Abstract

Early detection of lung cancer is the major challenge for physicians to treat and control this deadly disease whose primary step is to detect pulmonary nodule from thoracic computed tomography (CT) images. In view of increasing the accuracy of the pulmonary nodule detection methodology, this paper proposes a novel technique that can aid early diagnosis of the patients. The study has considered high resolution computed tomography (HRCT) images from two public datasets LIDC and Lung-TIME and an independent dataset, created in collaboration between Peerless Hospital Kolkata and University of Calcutta. The key feature of the test dataset is that the class features are imbalanced in nature. The structures associated with lung parenchyma are segmented using parameterized multi-level thresholding technique, grayscale morphology, and rolling ball algorithm. Then random under sampling is implemented to overcome the imbalance class problem, followed by a feature selection methodology using binary particle swarm optimization (BPSO). The nodule and non-nodule classification are performed by implementing ensemble stacking.
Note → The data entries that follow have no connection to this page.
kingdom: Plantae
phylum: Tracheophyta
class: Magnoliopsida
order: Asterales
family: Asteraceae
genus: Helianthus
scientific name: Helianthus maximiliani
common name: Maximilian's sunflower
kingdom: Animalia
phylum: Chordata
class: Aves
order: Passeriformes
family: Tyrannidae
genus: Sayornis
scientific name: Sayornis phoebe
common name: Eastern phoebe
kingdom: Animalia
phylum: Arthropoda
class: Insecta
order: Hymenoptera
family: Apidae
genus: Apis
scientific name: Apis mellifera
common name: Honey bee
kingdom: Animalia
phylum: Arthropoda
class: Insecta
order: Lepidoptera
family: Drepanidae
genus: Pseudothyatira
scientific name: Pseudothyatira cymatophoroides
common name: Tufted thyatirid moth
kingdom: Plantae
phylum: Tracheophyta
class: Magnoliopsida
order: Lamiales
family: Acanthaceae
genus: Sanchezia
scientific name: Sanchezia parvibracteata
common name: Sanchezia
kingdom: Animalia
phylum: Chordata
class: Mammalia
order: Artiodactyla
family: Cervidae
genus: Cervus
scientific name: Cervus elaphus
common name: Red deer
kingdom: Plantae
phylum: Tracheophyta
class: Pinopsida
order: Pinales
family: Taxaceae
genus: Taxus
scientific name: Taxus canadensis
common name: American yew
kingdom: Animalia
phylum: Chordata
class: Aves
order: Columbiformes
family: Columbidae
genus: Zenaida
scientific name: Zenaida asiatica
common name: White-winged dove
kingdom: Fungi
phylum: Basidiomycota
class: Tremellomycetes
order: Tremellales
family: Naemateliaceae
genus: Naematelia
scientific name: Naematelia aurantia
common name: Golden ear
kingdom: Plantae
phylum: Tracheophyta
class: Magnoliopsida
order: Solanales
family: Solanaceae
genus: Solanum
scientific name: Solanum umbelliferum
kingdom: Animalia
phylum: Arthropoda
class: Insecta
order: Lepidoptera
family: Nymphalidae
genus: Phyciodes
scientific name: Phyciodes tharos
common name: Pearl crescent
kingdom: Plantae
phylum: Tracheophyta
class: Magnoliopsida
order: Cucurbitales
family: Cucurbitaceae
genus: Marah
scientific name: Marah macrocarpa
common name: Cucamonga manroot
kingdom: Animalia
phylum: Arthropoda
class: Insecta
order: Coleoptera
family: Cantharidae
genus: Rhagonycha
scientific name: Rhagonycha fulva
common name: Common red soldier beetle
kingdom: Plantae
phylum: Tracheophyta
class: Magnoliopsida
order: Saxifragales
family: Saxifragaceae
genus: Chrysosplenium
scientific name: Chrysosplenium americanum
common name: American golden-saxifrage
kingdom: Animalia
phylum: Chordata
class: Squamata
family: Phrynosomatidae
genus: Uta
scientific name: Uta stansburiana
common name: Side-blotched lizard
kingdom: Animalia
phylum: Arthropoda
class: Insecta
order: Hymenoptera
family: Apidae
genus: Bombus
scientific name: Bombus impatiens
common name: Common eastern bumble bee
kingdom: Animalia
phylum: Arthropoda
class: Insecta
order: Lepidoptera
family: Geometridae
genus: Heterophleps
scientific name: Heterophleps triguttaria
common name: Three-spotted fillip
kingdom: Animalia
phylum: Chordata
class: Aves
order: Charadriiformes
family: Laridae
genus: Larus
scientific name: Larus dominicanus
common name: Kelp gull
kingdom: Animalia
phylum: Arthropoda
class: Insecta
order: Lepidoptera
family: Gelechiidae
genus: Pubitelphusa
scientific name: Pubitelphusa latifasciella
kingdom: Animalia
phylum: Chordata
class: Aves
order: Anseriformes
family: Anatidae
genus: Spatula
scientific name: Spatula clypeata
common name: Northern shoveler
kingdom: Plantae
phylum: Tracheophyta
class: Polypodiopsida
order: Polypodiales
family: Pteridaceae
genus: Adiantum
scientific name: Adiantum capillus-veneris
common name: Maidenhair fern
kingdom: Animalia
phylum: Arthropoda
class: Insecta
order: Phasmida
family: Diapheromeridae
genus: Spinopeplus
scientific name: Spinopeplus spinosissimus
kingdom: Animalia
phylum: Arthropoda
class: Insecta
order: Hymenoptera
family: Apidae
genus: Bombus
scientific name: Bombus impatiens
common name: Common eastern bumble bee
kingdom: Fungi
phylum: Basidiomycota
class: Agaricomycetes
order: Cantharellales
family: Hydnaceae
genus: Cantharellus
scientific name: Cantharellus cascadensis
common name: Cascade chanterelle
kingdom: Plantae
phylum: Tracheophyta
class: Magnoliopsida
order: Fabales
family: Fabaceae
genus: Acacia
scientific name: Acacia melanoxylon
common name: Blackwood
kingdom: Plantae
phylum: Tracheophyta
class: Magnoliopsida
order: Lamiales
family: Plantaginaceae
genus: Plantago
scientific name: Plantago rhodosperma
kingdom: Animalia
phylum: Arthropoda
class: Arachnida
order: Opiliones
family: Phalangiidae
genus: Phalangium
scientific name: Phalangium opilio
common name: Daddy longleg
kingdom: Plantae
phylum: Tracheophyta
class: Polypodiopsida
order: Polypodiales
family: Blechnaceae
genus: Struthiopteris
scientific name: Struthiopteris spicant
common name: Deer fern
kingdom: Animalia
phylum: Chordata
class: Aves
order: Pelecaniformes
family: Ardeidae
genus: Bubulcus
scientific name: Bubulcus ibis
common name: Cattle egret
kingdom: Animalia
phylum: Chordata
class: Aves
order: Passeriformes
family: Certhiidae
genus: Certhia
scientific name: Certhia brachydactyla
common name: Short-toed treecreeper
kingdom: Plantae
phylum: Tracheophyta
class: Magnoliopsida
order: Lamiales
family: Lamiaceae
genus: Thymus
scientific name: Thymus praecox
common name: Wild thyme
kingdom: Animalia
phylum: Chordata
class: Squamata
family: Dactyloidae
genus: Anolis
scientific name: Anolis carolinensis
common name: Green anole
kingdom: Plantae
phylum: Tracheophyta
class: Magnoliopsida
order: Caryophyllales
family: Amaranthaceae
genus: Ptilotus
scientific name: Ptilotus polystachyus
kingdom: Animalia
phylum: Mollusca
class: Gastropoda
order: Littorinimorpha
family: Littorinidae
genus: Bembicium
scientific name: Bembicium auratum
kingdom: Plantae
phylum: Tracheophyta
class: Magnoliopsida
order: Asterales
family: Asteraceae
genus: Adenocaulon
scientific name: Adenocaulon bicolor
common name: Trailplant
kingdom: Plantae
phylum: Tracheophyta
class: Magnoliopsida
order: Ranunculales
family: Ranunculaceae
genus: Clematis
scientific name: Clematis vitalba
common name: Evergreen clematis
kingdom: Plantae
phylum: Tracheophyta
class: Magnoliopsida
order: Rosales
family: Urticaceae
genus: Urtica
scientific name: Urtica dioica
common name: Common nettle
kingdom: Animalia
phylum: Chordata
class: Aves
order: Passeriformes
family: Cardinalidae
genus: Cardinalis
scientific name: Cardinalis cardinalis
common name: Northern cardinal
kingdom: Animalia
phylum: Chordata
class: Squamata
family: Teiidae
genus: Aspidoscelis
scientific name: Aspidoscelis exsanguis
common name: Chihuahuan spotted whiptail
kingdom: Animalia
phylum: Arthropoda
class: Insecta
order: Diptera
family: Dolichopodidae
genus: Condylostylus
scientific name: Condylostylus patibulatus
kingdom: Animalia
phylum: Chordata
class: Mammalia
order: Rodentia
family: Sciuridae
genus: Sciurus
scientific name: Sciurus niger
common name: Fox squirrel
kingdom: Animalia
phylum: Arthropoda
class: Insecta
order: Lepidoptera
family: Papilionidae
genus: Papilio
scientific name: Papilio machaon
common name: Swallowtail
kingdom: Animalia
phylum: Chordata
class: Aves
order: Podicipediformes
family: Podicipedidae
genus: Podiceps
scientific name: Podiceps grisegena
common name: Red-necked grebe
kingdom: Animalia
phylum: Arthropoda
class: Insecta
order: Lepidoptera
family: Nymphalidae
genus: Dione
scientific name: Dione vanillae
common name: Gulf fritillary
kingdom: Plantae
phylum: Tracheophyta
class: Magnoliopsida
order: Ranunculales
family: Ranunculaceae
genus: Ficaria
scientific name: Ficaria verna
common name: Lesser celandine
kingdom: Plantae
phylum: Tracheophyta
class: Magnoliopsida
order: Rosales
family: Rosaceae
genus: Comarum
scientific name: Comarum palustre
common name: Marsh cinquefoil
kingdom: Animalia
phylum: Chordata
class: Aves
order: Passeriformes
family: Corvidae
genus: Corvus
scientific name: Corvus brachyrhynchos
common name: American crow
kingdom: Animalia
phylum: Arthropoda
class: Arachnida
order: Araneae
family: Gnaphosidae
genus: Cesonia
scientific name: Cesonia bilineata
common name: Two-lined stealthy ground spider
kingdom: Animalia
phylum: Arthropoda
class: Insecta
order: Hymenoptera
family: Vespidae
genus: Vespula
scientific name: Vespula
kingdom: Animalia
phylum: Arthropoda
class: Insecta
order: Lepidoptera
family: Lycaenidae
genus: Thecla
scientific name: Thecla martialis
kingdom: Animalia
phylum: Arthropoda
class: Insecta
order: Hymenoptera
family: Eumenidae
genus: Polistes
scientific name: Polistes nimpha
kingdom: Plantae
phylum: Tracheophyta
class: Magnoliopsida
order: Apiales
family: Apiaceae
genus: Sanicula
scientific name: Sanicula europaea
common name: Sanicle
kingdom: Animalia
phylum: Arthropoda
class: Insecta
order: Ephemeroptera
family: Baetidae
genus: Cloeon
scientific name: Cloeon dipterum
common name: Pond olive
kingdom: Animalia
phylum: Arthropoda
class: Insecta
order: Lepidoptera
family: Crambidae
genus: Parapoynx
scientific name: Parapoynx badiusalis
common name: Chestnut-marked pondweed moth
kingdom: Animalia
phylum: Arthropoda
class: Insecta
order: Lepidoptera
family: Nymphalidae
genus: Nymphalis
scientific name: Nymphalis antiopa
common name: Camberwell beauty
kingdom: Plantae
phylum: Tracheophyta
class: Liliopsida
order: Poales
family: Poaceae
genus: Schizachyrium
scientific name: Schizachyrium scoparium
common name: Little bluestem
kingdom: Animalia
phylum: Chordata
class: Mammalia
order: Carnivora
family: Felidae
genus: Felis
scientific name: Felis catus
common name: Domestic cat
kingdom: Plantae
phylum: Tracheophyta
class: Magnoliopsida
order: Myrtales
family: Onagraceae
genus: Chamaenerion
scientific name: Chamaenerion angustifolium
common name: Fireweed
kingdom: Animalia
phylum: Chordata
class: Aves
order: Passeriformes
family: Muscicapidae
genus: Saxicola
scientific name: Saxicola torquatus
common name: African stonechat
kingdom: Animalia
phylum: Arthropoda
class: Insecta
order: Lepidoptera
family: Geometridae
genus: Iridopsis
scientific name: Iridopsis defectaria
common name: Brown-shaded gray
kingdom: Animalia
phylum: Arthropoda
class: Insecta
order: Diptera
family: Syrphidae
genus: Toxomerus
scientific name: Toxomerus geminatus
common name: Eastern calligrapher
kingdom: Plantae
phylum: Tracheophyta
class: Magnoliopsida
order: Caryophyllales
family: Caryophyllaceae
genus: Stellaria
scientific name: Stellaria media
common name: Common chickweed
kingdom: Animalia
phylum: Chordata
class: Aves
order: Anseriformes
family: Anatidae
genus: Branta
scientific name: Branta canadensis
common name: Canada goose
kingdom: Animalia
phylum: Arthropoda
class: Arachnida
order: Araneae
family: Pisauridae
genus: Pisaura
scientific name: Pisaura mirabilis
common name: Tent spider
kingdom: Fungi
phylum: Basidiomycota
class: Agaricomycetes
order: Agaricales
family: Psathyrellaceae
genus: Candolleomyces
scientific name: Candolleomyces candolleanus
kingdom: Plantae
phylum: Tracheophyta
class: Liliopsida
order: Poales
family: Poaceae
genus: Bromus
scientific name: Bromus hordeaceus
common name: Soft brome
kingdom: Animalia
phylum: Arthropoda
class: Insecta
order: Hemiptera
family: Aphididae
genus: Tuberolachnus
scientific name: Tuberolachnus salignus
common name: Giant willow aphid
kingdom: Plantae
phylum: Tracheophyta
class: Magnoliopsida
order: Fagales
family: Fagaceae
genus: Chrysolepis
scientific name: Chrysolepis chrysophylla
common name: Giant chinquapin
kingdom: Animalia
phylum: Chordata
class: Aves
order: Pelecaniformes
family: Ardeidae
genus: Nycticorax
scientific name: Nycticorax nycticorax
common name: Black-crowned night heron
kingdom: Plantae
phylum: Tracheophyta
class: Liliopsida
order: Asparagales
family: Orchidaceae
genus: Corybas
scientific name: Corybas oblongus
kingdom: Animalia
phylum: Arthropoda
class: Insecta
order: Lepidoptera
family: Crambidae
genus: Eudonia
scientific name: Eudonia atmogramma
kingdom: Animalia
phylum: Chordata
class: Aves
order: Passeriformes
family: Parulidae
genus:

Indeed, it has been observed that there exists insufficient published literature that has been considered similar looking pulmonary abnormalities as non-nodule objects as well as imbalance class problem and feature selection algorithm to design an automated, accurate and robust model for automated detection of the pulmonary nodule. In reference to the LIDC dataset, the false positive, false negative detection rates and sensitivity are 1.01/scan, 0.56/scan and 99.01% respectively, which is an improvement in terms of accuracy as compared to the existing state-of-the-art research works.